* _ACTION ITEM 1_
Arrange the lines of the stored dataset rows below as a JSON list of strings, one string per line, with blank lines dropped and the pictures left out.
----
Showing posts with label US-Israel crisis. Show all posts
Showing posts with label US-Israel crisis. Show all posts

Tuesday, September 25, 2012

Obama snubs Netanyahu on Iran: My decisions - only what’s right for America


DEBKAfile Special Report

US President Barack Obama said Sunday night, Sept. 23 on CBS “60 Minutes” that he understands and agrees with Netanyahu’s insistence that Iran not be allowed to obtain nuclear weapons as this would threaten both countries, the world in general and kick off an arms race. But he then added:

"When it comes to our national security decisions – any pressure that I feel is simply to do what's right for the American people. And I am going to block out – any noise that's out there."

Obama went on to say: “Now I feel an obligation - not pressure but obligation - to make sure that we’re in close consultation with the Israelis on these issues because it affects them deeply.”

So, consultation? yes; cooperation? forget it. His comments removed the last hopes Prime Minister Binyamin Netanyahu and Defense Minister Ehud Barak may have entertained of cooperation with the US for curtailing Iran’s nuclear designs by military force.
----
* _ACTION ITEM 2_
In the post about Obama and Netanyahu, why does Obama say he feels an obligation to consult closely with the Israelis? Answer in one to three sentences.

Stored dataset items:
----
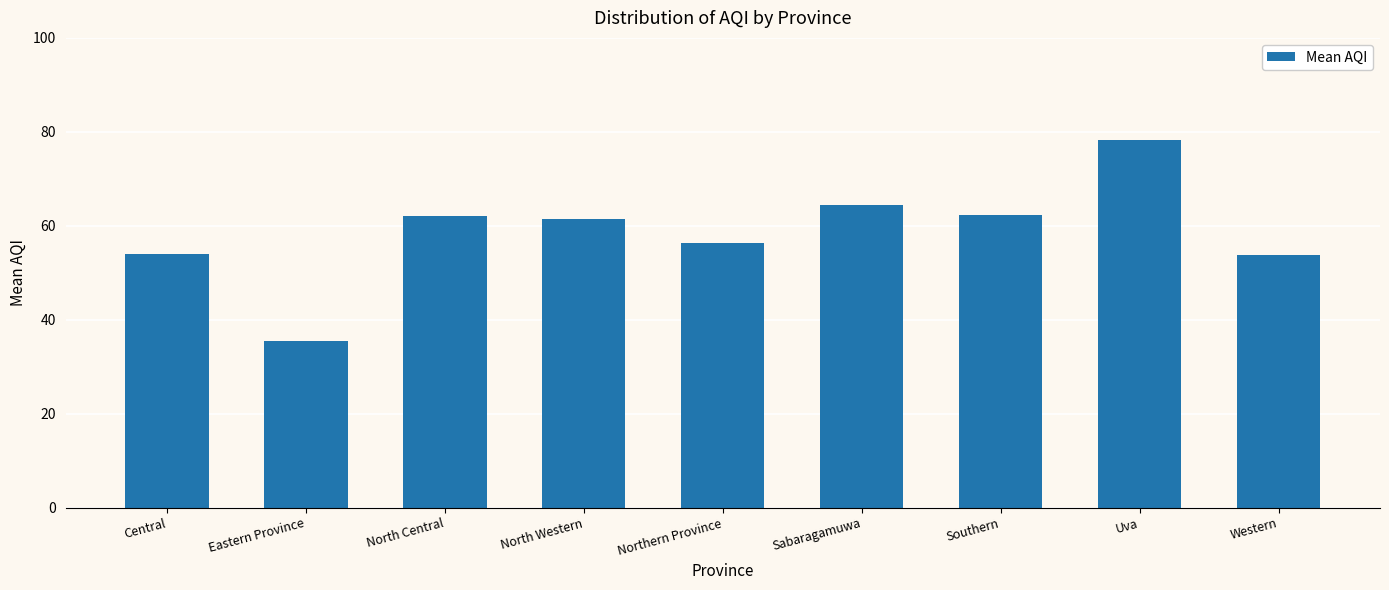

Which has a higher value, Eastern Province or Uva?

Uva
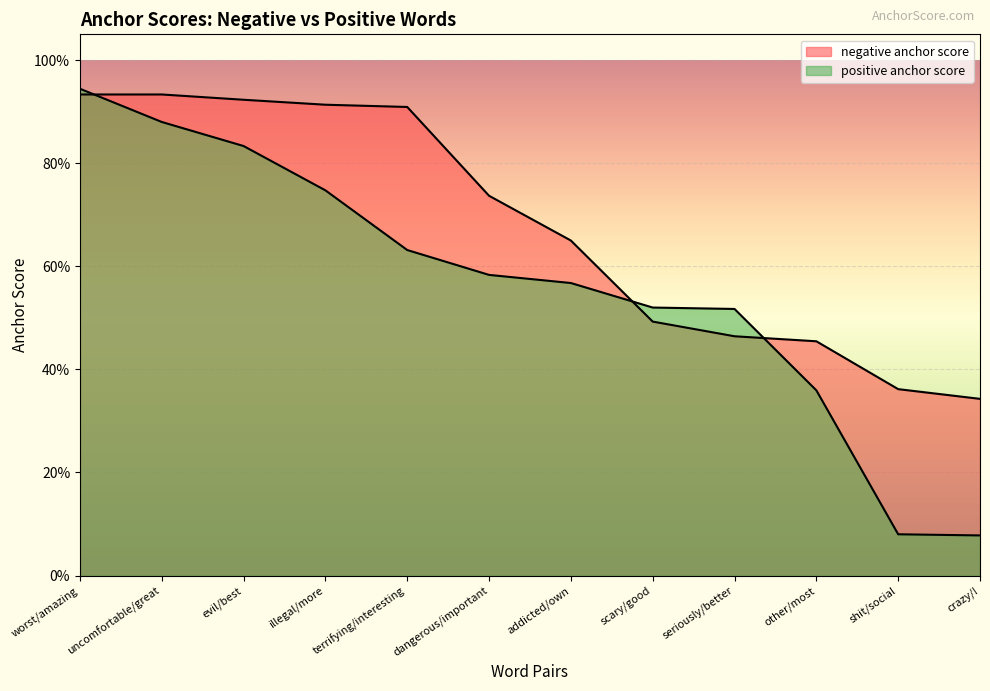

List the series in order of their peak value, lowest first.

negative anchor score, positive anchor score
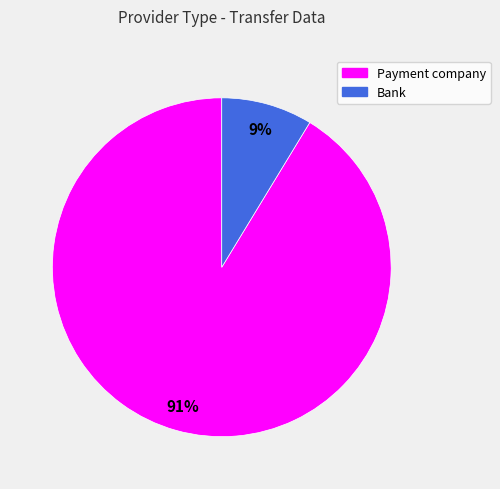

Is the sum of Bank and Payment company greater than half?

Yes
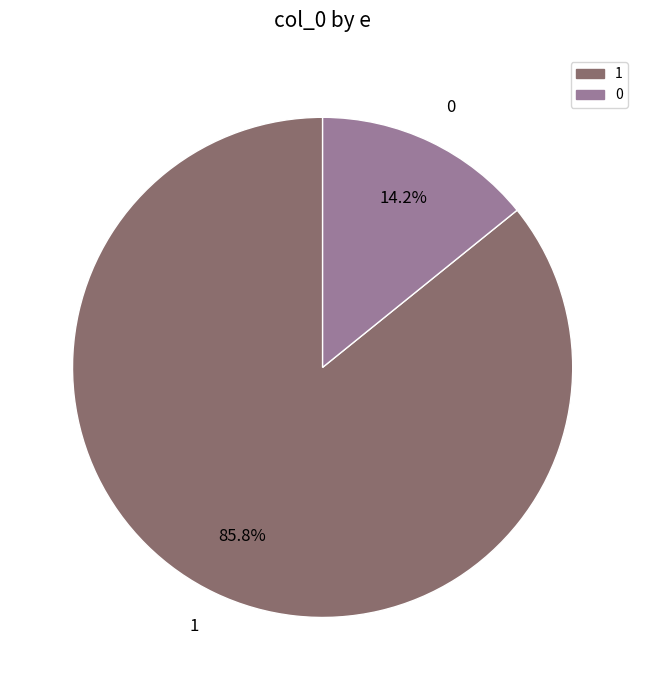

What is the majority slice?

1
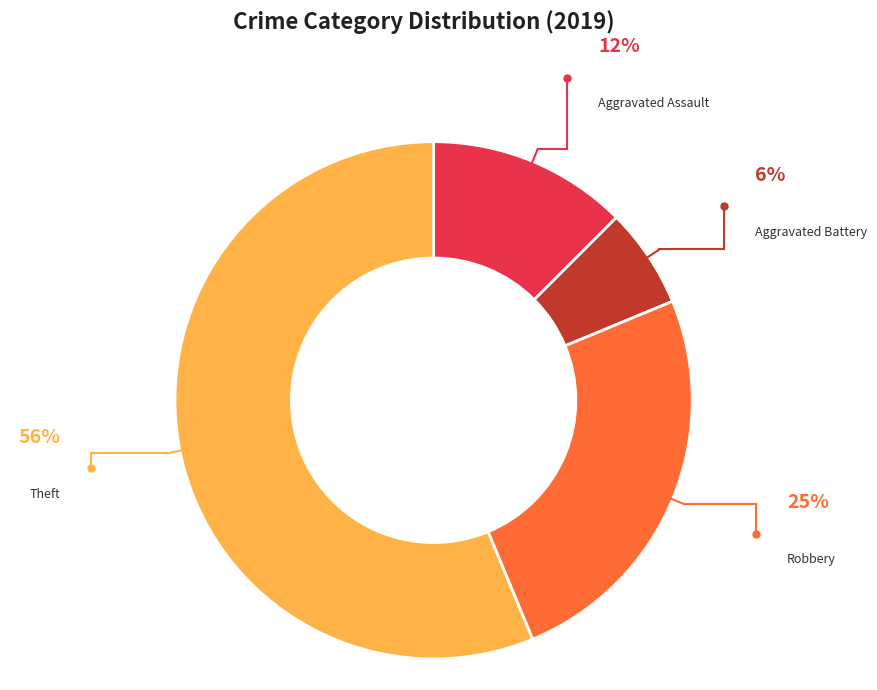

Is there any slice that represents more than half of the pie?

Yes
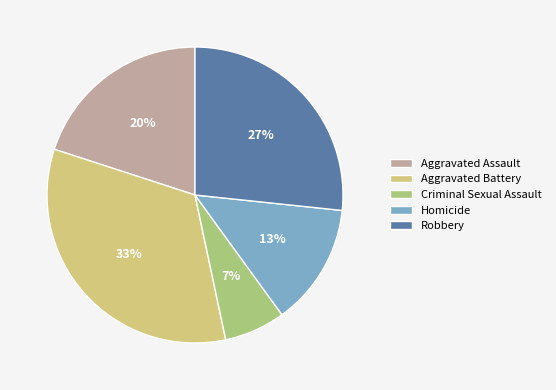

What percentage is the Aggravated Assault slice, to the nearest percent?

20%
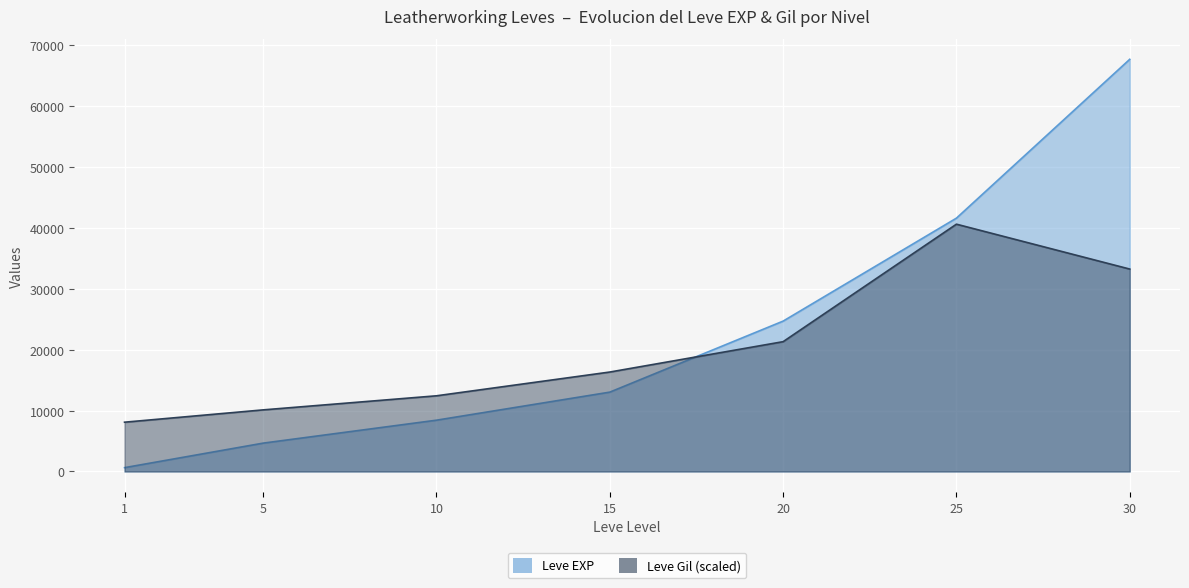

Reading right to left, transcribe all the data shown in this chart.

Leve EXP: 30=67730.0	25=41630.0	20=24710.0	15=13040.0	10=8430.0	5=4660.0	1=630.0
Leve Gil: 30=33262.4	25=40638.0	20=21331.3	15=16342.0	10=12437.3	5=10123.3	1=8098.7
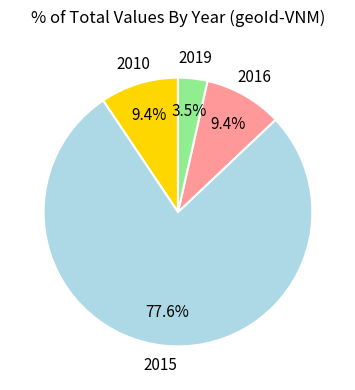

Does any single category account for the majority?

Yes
----
* _SOLUTION 1_
[
  "Which has a higher value, Eastern Province or Uva?",
  "Uva",
  "List the series in order of their peak value, lowest first.",
  "negative anchor score, positive anchor score",
  "Is the sum of Bank and Payment company greater than half?",
  "Yes",
  "What is the majority slice?",
  "1",
  "Is there any slice that represents more than half of the pie?",
  "Yes",
  "What percentage is the Aggravated Assault slice, to the nearest percent?",
  "20%",
  "Reading right to left, transcribe all the data shown in this chart.",
  "Leve EXP: 30=67730.0\t25=41630.0\t20=24710.0\t15=13040.0\t10=8430.0\t5=4660.0\t1=630.0",
  "Leve Gil: 30=33262.4\t25=40638.0\t20=21331.3\t15=16342.0\t10=12437.3\t5=10123.3\t1=8098.7",
  "Does any single category account for the majority?",
  "Yes"
]

* _SOLUTION 2_
Obama says he feels an obligation to stay in close consultation with the Israelis on the Iran issues because those issues affect them deeply.